What few remember is that Hurt was 34 at the time of his first Okeh session, markedly older than most recorded country-blues performers of the ’20s. As Ed Ward argues in his liner notes to Rediscovered, Hurt’s music is best described as pre-blues, owing as much to ragtime and the “songster” tradition as to his Delta-area contemporaries. In fact, his guitar style — marked by complex fingerings, gentle syncopation, melodic lift and a rolling tone — seems all but unique; Hurt acknowledged few influences, instead demurring, “I just make it sound the way I think it ought to.”

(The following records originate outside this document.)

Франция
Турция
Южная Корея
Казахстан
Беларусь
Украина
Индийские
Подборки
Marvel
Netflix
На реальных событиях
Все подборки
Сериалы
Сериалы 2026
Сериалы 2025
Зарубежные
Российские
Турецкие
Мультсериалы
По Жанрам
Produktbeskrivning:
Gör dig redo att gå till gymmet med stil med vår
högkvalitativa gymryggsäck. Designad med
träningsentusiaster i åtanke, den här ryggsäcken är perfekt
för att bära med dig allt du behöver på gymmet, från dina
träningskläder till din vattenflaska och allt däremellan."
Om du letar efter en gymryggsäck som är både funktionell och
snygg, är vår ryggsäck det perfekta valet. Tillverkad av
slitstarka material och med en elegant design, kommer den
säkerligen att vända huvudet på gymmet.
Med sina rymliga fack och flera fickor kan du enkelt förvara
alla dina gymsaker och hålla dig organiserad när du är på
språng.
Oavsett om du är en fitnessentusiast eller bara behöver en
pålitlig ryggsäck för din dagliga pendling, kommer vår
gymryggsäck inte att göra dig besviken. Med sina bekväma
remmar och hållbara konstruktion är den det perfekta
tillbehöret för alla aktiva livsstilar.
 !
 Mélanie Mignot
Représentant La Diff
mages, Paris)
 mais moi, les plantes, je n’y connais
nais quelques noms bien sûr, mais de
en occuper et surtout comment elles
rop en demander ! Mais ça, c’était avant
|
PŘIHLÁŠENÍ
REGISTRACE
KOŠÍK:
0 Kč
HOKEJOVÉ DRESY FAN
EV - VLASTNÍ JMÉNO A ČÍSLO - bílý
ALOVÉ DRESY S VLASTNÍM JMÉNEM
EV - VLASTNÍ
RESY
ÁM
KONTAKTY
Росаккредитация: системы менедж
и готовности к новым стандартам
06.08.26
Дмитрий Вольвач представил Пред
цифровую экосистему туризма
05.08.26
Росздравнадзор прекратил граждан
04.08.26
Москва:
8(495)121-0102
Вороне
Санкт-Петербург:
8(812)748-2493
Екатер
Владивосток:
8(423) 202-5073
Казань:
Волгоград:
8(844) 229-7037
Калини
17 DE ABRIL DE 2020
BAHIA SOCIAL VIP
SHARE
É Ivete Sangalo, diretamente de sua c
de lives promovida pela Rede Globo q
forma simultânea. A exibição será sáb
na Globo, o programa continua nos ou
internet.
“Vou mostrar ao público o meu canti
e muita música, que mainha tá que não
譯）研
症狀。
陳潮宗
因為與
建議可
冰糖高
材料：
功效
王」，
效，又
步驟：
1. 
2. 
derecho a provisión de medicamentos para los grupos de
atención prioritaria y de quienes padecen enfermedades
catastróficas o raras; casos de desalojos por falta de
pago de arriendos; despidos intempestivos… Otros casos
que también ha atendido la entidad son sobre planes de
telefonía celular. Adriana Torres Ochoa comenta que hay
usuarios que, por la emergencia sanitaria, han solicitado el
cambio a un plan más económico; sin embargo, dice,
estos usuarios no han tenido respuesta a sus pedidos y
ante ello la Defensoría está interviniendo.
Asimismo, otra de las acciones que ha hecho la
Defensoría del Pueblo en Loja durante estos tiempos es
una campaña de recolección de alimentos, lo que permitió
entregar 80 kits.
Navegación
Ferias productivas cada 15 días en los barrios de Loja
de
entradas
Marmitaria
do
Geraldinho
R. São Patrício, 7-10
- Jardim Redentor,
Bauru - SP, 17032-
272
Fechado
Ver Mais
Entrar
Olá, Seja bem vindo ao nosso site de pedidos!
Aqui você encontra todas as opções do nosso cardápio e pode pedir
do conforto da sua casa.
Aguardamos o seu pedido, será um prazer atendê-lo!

This unassuming originality extends into his songwriting and choice of standards. Rediscovered cherry-picks from Hurt’s Vanguard catalog, beginning with “Coffee Blues”, a tribute to the beneficent powers of Maxwell House coffee, and closing with as loving and tender a “Goodnight Irene” as you’re likely to hear. Throughout, the material reflects a sense of abiding, the easy confidence of a life lived contentedly within limits. Further highlights include “Avalon, My Home Town”, a homesick ballad written while Hurt was recording in New York, and his cautionary take on “Stagolee”, devoid of the number’s usual trickster mythopoeia.
Recent reissues of Hurt’s Okeh sessions on Avalon Blues and Harry Smith’s Anthology have refocused attention on the artist’s earliest recordings. But Hurt’s strengths — delicacy, restraint, a playful warmth and rhythmic assurance — merely deepened and matured over a lifetime of obscurity. Recorded more than 30 years after his artistic debut, Hurt’s Vanguard sides represent his creative peak; and though I’ve long cherished his Last Sessions, this set, with its 20-bit mastering and choice material, is near essential as music — if not blues.